See Test Case Management → ALM for the full configuration reference.
Data ingested
The plugin hooks into the Jenkins build lifecycle and collects:
| Data | When |
|---|---|
| Build result, status, duration | On build completion |
| Pipeline stage execution times | On pipeline completion |
| Test results (JUnit/TestNG/etc.) | On build completion |
| Agent status and availability | Periodically (every 60s) |
| Build console logs | On build completion |
Multiple Jenkins controllers
If you run multiple Jenkins controllers, each can be configured to write to the same PostgreSQL database. Install the plugin on each controller and configure it with a unique Server Label — each controller gets its own label so data can be filtered by source in the dashboard.
Network requirements
The plugin is fully self-contained — it writes build data directly to your own PostgreSQL database and handles everything locally. There is no dependency on api.buildbutler.dev or any BuildButler-hosted infrastructure.

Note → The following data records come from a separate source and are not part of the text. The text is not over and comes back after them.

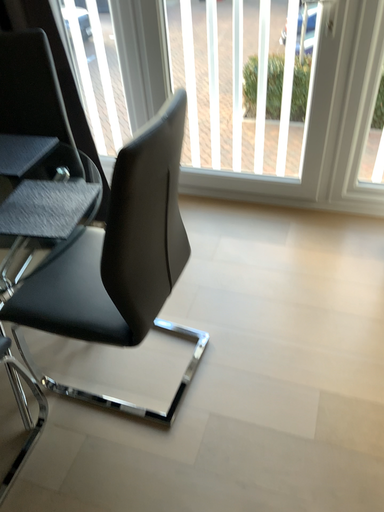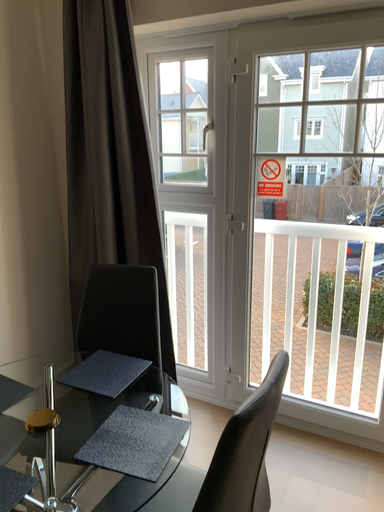
Question: How did the camera likely rotate when shooting the video?

Choices:
 (A) rotated downward
 (B) rotated upward

Answer: (B)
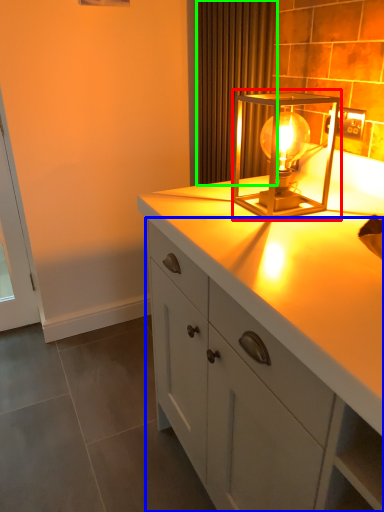
Question: Based on their relative distances, which object is farther from lamp (highlighted by a red box)? Choose from cabinetry (highlighted by a blue box) and curtain (highlighted by a green box).

Choices:
 (A) cabinetry
 (B) curtain

Answer: (A)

Outbound connections are only made to the following destinations, depending on which features are enabled:
| Destination | Purpose |
|---|---|
us.i.posthog.com | Anonymous usage analytics |
hooks.slack.com | Slack webhook notifications |
api.openai.com | AI natural language queries |
api.anthropic.com | AI natural language queries |
generativelanguage.googleapis.com | AI natural language queries |
quickchart.io | Chart image generation for email templates |
| User-configured Jira URL | Jira integration |
| User-configured TestRail URL | TestRail integration |
| User-configured ALM URL | HP ALM integration |
license.buildbutler.dev | License validation |
Compatibility matrix
| Jenkins LTS | Released | Java Required | buildbutler-cloud | buildbutler-local |
|---|---|---|---|---|
| 2.387.x | Mar 2023 | Java 11 | ❌ too old | ❌ too old |
| 2.401.x | May 2023 | Java 11–17 | ❌ too old | ❌ too old |
| 2.414.x | Aug 2023 | Java 11–17 | ❌ too old | ❌ too old |
| 2.426.x | Nov 2023 | Java 11–17 | ❌ too old | ❌ too old |
| 2.440.3 | Feb 2024 | Java 17 | ✅ minimum | ✅ minimum |
| 2.452.x | May 2024 | Java 17 | ✅ | ✅ |
| 2.462.x | Aug 2024 | Java 17 | ✅ | ✅ |
| 2.479.x | Nov 2024 | Java 17 | ✅ | ✅ |
| 2.492.x | Feb 2025 | Java 17 | ✅ | ✅ |
Troubleshooting
| Symptom | Likely cause | Fix |
|---|---|---|
Connection refused | Wrong host/port | Verify Postgres is reachable from Jenkins |
Authentication failed | Wrong credentials | Check username and password |
Schema not created | Insufficient DB permissions | Grant CREATE privileges to the DB user |
| No data appearing | Plugin not enabled on job | Enable BuildButler in the job configuration |
Enable debug logging
To see detailed plugin logs in Jenkins:
- Go to Manage Jenkins → System Log → Add new log recorder
- Set Name to
io.jenkins.plugins.buildbutler - Under Loggers, click Add and set:
- Logger:
io.jenkins.plugins.buildbutler - Log level:
ALL
- Logger:
- Click Save
Logs will appear live in the log recorder view. This captures all plugin activity including database connections, build reporting, and any errors.
Set the log level back to a less verbose level (e.g. WARNING) once you're done debugging. Verbose logging can impact performance and may log sensitive values.